■ **Written task**
From the line that includes "list [262, 1437, 1092, 1465]" to the last line of the data, quote each line precisely; both boundary lines belong in the answer.
+++ Extracted records
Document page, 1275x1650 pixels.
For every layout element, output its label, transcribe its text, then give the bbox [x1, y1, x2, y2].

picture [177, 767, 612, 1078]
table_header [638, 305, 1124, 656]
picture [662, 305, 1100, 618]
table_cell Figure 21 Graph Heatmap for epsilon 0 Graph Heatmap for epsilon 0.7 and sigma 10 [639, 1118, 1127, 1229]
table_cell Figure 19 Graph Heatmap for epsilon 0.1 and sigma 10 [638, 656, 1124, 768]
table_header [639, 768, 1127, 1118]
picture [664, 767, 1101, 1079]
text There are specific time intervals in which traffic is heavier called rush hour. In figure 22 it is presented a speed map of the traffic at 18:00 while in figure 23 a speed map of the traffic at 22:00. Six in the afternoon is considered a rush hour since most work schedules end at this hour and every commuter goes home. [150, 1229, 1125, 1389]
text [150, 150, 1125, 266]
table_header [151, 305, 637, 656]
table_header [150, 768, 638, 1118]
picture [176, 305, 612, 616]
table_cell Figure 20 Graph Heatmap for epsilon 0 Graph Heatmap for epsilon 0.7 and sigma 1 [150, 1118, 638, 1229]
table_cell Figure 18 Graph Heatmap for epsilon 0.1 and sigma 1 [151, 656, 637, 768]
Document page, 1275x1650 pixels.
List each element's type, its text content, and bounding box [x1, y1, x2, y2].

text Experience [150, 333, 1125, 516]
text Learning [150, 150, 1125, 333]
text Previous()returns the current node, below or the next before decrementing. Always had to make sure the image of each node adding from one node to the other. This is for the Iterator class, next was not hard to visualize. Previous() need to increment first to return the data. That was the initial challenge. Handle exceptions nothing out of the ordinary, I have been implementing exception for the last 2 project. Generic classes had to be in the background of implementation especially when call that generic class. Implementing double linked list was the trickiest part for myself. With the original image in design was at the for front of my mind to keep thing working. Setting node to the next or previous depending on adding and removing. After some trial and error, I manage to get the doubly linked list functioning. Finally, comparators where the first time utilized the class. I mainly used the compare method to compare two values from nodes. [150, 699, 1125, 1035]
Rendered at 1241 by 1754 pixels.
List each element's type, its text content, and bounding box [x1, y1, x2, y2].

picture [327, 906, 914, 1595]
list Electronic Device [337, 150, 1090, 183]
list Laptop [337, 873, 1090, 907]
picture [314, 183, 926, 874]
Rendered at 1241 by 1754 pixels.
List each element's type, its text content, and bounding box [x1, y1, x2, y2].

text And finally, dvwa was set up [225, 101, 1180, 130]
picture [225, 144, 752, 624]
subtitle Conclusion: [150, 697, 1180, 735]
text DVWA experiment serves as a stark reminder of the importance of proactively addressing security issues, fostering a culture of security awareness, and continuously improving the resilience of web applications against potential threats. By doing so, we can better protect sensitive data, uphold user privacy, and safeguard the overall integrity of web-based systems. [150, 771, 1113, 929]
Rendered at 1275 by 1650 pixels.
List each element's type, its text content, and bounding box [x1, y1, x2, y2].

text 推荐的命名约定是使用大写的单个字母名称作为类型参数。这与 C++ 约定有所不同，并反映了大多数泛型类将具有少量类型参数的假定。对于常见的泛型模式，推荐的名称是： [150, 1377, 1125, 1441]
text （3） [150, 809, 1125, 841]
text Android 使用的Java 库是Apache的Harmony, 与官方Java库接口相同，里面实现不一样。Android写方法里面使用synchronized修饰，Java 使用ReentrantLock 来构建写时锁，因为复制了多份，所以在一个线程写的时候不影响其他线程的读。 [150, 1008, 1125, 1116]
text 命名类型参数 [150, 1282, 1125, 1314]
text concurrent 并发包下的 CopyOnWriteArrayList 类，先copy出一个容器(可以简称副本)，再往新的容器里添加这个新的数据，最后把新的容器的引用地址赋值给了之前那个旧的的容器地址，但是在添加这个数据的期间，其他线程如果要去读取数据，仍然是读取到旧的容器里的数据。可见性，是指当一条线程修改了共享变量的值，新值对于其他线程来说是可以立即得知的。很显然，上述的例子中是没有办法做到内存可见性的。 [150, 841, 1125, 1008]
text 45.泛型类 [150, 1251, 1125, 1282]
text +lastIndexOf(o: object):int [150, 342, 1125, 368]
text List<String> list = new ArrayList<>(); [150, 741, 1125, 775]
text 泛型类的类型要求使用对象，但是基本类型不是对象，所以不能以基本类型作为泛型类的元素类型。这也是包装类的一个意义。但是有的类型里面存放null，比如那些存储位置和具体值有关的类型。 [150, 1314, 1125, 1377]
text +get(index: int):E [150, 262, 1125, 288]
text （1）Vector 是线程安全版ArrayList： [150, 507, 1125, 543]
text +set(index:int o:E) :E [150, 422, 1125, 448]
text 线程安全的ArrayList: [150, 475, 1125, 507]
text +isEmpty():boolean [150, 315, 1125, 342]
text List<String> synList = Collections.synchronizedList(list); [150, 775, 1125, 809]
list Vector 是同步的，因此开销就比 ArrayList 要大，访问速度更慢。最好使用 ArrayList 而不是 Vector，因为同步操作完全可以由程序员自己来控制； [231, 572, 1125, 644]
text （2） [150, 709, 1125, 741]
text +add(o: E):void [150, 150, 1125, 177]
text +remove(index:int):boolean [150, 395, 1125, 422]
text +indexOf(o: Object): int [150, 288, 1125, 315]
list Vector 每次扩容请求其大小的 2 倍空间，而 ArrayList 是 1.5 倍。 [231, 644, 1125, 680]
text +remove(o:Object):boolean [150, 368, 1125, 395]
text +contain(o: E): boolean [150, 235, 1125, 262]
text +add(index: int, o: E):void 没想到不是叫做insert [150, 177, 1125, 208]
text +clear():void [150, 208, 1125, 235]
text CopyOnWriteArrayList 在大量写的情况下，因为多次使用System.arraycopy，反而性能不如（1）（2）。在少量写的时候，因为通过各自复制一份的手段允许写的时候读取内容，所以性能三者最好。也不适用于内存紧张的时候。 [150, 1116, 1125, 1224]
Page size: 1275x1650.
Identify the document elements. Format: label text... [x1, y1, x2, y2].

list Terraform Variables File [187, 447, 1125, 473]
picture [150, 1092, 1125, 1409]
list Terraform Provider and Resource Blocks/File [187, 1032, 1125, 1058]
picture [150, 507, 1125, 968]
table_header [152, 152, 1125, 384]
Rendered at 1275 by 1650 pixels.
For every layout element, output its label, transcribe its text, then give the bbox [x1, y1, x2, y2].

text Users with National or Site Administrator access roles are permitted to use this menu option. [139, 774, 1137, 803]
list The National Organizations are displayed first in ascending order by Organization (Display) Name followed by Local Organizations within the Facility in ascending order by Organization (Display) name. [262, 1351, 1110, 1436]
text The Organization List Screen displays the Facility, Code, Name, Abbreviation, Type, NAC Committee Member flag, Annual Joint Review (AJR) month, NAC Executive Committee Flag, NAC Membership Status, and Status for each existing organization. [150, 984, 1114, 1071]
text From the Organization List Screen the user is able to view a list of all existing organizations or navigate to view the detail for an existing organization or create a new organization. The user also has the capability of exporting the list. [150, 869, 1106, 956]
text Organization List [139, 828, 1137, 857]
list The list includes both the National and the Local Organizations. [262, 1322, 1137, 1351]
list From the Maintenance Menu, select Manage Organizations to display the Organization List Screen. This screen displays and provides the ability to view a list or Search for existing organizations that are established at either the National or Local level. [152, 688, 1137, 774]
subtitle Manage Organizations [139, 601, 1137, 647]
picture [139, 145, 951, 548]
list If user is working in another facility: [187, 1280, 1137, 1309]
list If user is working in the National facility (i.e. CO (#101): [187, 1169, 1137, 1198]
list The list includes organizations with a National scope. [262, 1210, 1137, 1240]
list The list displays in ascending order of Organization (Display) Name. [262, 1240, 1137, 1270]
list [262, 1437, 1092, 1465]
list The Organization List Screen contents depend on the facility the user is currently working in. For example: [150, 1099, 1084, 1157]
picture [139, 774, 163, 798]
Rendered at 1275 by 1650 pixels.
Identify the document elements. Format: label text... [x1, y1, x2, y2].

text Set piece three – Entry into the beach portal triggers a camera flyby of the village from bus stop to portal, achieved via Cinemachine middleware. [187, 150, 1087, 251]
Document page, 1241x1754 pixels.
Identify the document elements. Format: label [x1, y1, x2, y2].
++++++
■ **Solution for this exercise**
list [262, 1437, 1092, 1465]
list The Organization List Screen contents depend on the facility the user is currently working in. For example: [150, 1099, 1084, 1157]
picture [139, 774, 163, 798]
Rendered at 1275 by 1650 pixels.
Identify the document elements. Format: label text... [x1, y1, x2, y2].

text Set piece three – Entry into the beach portal triggers a camera flyby of the village from bus stop to portal, achieved via Cinemachine middleware. [187, 150, 1087, 251]
Document page, 1241x1754 pixels.
Identify the document elements. Format: label [x1, y1, x2, y2].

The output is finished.